エヴァ・ドーラン『終着点』(玉木亨訳 創元推理文庫)はテムズ川河畔に建つ築六十年の集合住宅〈キャッスル・ライズ〉が舞台となっています。開発ブームの煽りを受けて、住人たちは不動産ディベロッパーから立ち退きを迫られているという状況です。〈キャッスル・ライズ〉からはすでに多くの住人らが出ていっており、残っているのはほんの数世帯。その彼らとて、ディベロッパーの圧力に屈するのは時間の問題でした。

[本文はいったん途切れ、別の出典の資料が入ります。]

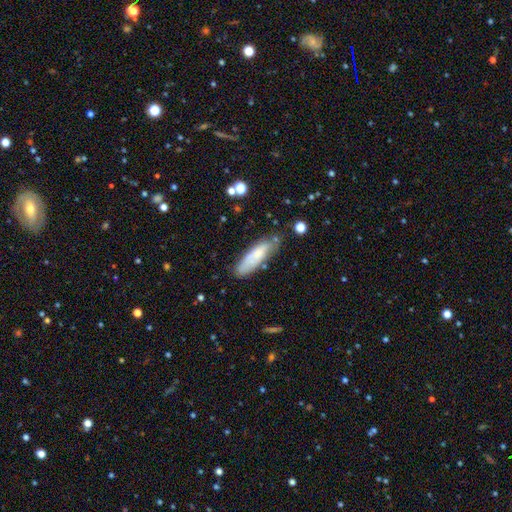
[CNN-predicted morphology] smooth-or-featured: smooth: 71% | featured or disk: 22% | star or artifact: 7%
  how-rounded: cigar-shaped: 56% | in between: 42% | round: 2%
  merging: none: 67% | minor disturbance: 23% | major disturbance: 5% | merger: 5%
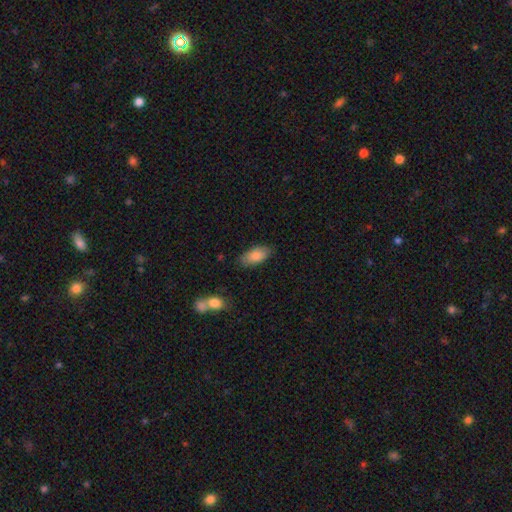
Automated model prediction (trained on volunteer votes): smooth_or_featured: smooth (p=0.84) [alt: featured or disk p=0.09]
how_rounded: in between (p=0.91) [alt: cigar-shaped p=0.07]
merging: none (p=0.82) [alt: minor disturbance p=0.13]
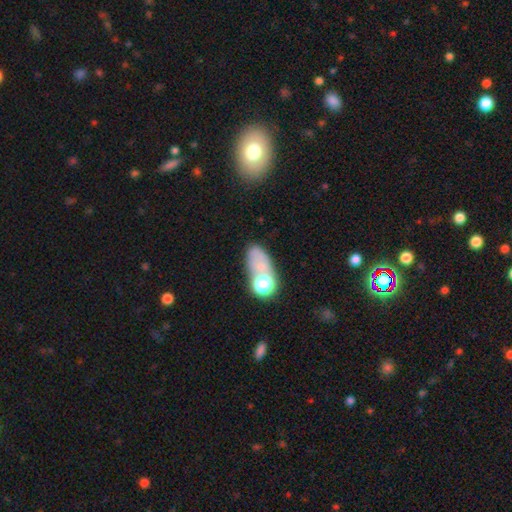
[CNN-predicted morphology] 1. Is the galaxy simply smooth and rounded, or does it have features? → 58% smooth, 23% star or artifact, 19% featured or disk.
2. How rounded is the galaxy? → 77% in between, 18% round, 5% cigar-shaped.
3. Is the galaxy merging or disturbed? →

すでに出ていった住人もまた、立ち退き料だけでは近隣に建ち並ぶ高層マンションに住めるわけもなく、住み慣れたロンドンを遠く離れて暮らしていくという選択肢しか残されていません。残っても出ていってもその先にあるのは地獄。〈キャッスル・ライズ〉の住人たちはそのような状況に置かれているのでした。
日本でも、地価が上がっているというニュースをこの数年よく聞くようになりました。私の住んでいる福岡市も例外ではなく、聞くところによると福岡市近郊のマンション価格は十年前の一・七倍ほどにもなっているのだとか。もしいま、住んでいるところを立ち退かなきゃならなくなったとしたら、同じ地域で住み替えるなんて絶対無理。じゃあ他の地域に引っ越すかと言っても、あと数年で還暦という身にはそれもまたつらい。そう考えると、〈キャッスル・ライズ〉の住人たちの苦境は想像に余りあります。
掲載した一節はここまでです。